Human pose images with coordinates
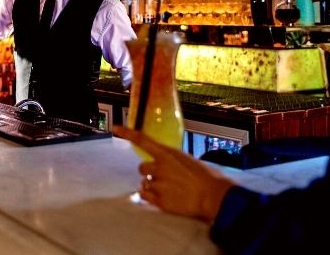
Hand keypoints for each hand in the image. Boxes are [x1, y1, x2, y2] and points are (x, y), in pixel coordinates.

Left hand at [112, 125, 234, 221]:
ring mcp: (158, 184)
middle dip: (150, 172)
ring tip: (170, 190)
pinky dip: (150, 197)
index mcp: (168, 154)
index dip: (128, 133)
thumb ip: (173, 160)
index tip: (115, 129)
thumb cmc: (206, 177)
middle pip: (142, 167)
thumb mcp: (188, 160)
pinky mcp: (159, 200)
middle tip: (164, 178)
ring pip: (144, 183)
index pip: (143, 140)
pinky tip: (163, 197)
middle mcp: (160, 167)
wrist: (213, 197)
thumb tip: (167, 164)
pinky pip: (144, 196)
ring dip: (153, 185)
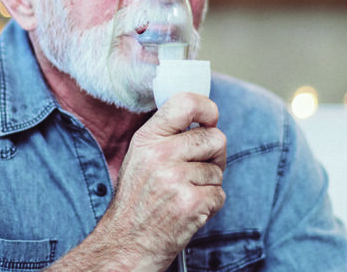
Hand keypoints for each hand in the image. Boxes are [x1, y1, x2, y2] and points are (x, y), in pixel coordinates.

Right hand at [95, 92, 226, 269]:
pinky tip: (189, 210)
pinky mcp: (190, 203)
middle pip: (216, 138)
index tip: (211, 119)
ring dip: (209, 185)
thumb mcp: (140, 158)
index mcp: (147, 139)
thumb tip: (203, 118)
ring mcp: (176, 179)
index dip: (208, 108)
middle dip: (215, 155)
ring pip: (218, 170)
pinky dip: (210, 205)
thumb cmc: (137, 201)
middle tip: (199, 170)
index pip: (186, 103)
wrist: (126, 243)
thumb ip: (167, 136)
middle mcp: (160, 155)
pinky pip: (220, 194)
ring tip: (185, 195)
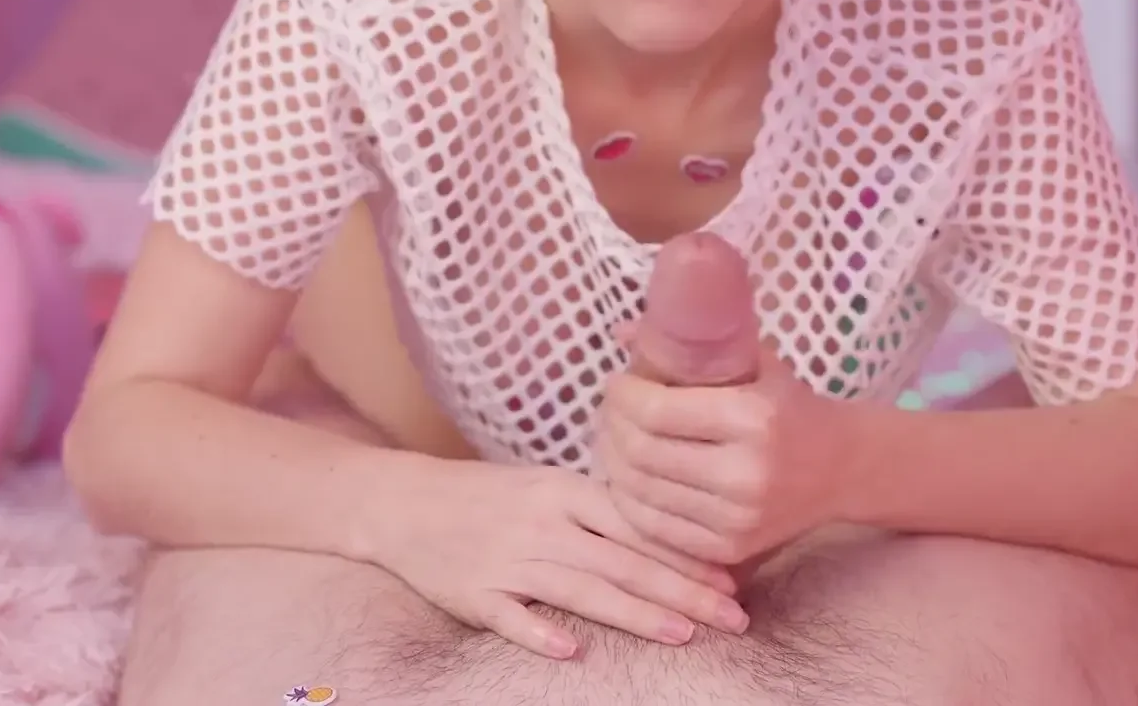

The task → Only the lines from the one containing "middle tip: (199, 170)" through the last line of the entries, both included, should be repeated exactly, and the pictures should be left out.

Output for this exercise →
middle tip: (199, 170)
index pip: (186, 103)
wrist: (126, 243)
thumb ip: (167, 136)
middle mcp: (160, 155)
pinky pip: (220, 194)
ring tip: (185, 195)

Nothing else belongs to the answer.